### Your task:
Show every line in the entries below where the word "mouse" appears.
---------- Records
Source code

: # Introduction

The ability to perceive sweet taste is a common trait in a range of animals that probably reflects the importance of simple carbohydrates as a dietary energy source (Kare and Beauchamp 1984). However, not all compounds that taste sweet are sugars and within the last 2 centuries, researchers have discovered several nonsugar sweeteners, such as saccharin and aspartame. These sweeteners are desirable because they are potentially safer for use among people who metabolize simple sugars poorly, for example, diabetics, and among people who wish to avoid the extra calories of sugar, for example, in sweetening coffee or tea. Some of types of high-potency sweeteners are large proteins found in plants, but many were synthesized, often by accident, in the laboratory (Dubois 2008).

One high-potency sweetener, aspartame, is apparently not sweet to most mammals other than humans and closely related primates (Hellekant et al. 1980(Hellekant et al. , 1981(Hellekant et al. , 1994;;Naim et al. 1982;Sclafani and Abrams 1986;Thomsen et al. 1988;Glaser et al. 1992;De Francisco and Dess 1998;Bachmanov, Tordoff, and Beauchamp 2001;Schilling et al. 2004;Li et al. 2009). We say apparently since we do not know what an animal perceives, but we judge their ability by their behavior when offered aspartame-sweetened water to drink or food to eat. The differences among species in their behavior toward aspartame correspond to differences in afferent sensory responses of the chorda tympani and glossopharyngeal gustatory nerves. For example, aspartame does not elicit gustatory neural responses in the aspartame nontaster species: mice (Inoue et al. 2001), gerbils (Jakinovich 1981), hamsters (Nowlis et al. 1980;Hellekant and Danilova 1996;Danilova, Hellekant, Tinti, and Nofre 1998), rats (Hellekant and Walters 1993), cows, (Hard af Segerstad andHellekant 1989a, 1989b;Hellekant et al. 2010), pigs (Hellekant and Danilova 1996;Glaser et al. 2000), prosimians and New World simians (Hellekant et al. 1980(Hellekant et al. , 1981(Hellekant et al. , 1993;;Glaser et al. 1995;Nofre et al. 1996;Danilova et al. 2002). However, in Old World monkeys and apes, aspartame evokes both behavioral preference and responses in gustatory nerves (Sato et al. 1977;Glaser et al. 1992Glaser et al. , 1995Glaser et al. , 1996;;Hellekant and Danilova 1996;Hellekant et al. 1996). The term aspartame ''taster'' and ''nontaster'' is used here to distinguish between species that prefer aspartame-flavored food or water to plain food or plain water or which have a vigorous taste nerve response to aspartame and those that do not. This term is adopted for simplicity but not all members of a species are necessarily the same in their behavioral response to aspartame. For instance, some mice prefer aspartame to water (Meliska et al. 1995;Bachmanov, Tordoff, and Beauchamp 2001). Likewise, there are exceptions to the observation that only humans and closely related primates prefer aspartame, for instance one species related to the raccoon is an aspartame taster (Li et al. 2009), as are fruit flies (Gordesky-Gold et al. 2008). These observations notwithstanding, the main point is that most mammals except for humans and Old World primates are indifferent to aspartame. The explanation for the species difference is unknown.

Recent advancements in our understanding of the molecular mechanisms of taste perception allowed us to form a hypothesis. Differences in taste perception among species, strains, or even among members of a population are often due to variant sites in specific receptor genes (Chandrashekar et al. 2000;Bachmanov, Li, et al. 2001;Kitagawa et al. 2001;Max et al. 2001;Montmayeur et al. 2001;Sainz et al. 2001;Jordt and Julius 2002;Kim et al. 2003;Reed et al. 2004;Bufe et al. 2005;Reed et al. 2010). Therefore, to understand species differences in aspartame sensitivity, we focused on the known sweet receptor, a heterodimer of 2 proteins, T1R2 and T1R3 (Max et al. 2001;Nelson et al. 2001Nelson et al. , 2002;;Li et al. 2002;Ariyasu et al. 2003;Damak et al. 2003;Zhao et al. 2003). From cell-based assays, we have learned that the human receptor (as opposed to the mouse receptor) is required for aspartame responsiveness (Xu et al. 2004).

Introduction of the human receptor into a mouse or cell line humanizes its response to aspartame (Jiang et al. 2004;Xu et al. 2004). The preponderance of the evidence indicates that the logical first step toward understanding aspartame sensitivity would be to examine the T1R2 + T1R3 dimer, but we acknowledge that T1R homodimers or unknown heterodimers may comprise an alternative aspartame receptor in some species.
--------------------
### Task response:
Recent advancements in our understanding of the molecular mechanisms of taste perception allowed us to form a hypothesis. Differences in taste perception among species, strains, or even among members of a population are often due to variant sites in specific receptor genes (Chandrashekar et al. 2000;Bachmanov, Li, et al. 2001;Kitagawa et al. 2001;Max et al. 2001;Montmayeur et al. 2001;Sainz et al. 2001;Jordt and Julius 2002;Kim et al. 2003;Reed et al. 2004;Bufe et al. 2005;Reed et al. 2010). Therefore, to understand species differences in aspartame sensitivity, we focused on the known sweet receptor, a heterodimer of 2 proteins, T1R2 and T1R3 (Max et al. 2001;Nelson et al. 2001Nelson et al. , 2002;;Li et al. 2002;Ariyasu et al. 2003;Damak et al. 2003;Zhao et al. 2003). From cell-based assays, we have learned that the human receptor (as opposed to the mouse receptor) is required for aspartame responsiveness (Xu et al. 2004).
Introduction of the human receptor into a mouse or cell line humanizes its response to aspartame (Jiang et al. 2004;Xu et al. 2004). The preponderance of the evidence indicates that the logical first step toward understanding aspartame sensitivity would be to examine the T1R2 + T1R3 dimer, but we acknowledge that T1R homodimers or unknown heterodimers may comprise an alternative aspartame receptor in some species.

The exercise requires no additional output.